◆ Instructions for the task: Restate word for word the entries below, starting with the line with "contre les autres. Le candidat qui sortira" and continuing through the line with "collège restreint pour juger en toute". Include both of those lines and no others.

Saved entries:
____________
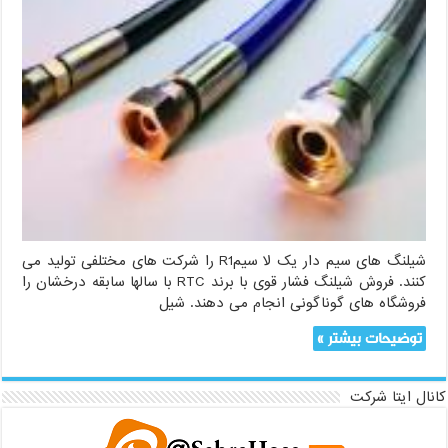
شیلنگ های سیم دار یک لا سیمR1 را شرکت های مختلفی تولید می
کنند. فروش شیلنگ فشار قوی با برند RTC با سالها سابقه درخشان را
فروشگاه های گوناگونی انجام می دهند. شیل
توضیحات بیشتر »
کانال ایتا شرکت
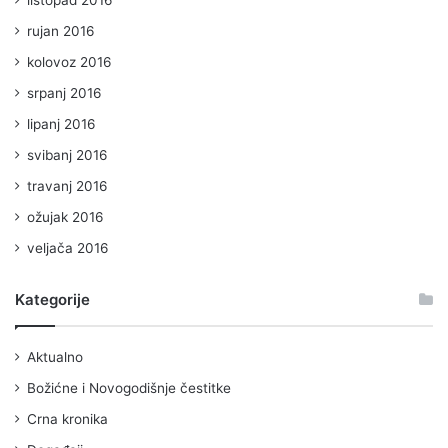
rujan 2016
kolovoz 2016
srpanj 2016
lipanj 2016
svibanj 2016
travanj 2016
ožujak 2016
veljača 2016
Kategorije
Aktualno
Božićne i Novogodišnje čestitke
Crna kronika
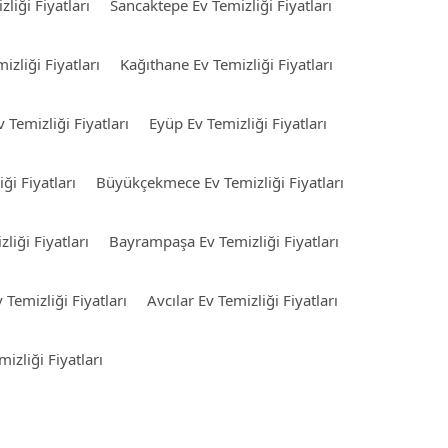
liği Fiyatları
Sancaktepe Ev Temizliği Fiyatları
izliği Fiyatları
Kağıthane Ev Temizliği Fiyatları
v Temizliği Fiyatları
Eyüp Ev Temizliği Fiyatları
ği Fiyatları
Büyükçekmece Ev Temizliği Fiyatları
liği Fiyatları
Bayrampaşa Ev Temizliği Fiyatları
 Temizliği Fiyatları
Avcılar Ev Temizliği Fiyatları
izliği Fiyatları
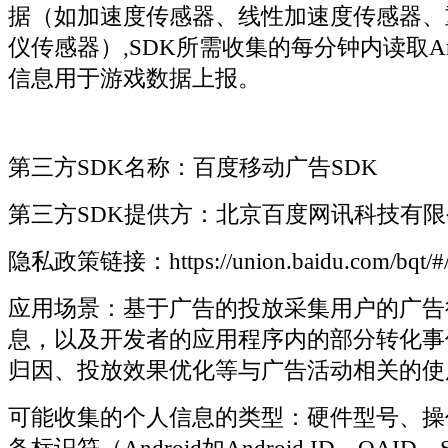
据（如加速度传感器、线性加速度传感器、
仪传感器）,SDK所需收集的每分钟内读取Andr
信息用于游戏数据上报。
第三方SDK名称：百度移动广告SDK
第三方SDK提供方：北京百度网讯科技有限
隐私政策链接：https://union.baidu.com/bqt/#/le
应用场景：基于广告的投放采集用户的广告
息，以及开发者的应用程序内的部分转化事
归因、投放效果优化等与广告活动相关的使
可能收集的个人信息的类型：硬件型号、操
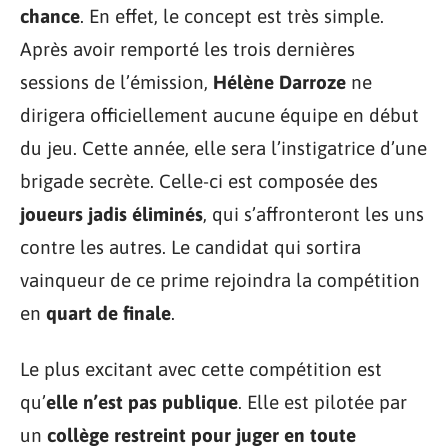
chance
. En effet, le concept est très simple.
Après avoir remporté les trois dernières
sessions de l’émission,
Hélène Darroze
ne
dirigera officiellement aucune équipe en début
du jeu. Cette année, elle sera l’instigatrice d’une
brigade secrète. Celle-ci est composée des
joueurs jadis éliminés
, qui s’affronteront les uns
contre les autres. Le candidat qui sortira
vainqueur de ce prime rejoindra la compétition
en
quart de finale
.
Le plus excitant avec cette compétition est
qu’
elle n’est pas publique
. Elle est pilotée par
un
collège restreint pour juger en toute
____________
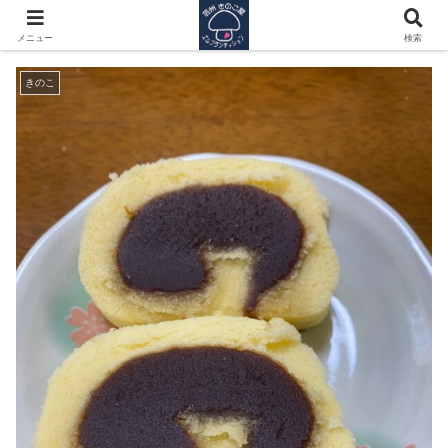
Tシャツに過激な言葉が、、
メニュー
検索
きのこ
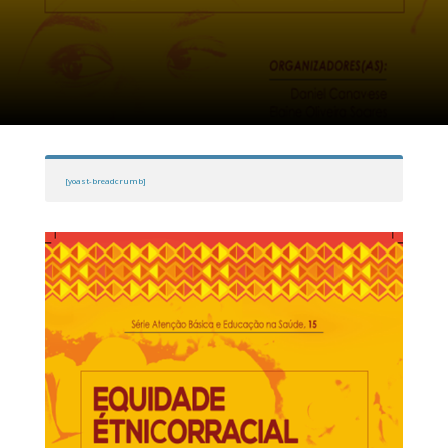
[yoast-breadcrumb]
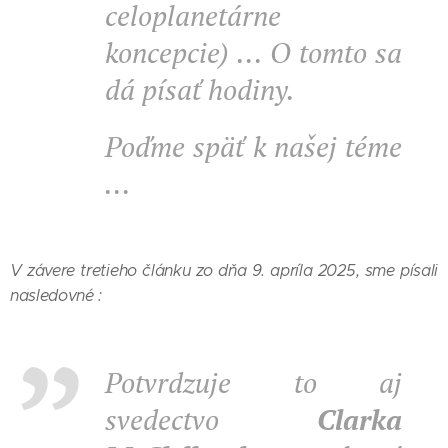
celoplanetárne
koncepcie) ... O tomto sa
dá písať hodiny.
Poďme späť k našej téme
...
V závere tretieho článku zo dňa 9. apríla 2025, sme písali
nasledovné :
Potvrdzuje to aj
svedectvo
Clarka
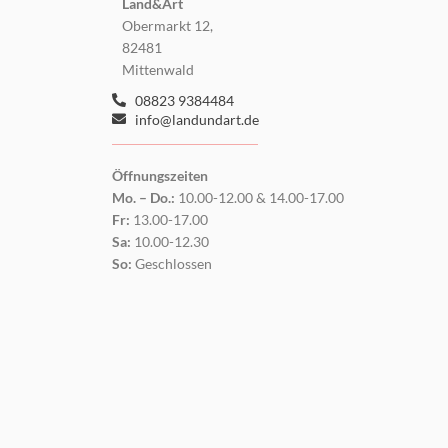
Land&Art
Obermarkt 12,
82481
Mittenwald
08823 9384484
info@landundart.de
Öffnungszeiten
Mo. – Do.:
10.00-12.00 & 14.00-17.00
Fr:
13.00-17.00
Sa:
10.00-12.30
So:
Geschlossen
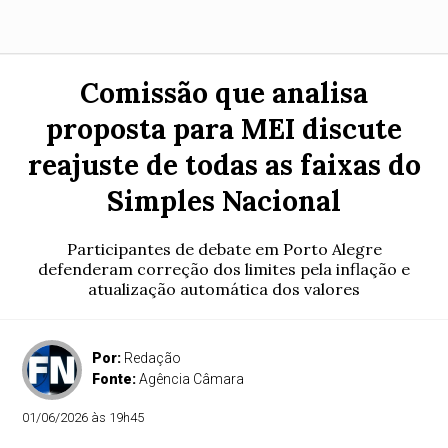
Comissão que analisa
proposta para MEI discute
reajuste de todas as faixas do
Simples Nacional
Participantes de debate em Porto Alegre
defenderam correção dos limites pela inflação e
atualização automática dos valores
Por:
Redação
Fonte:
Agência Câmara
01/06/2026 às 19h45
____________
◆ Answer section:
contre les autres. Le candidat qui sortira
vainqueur de ce prime rejoindra la compétition
en
quart de finale
.
Le plus excitant avec cette compétition est
qu’
elle n’est pas publique
. Elle est pilotée par
un
collège restreint pour juger en toute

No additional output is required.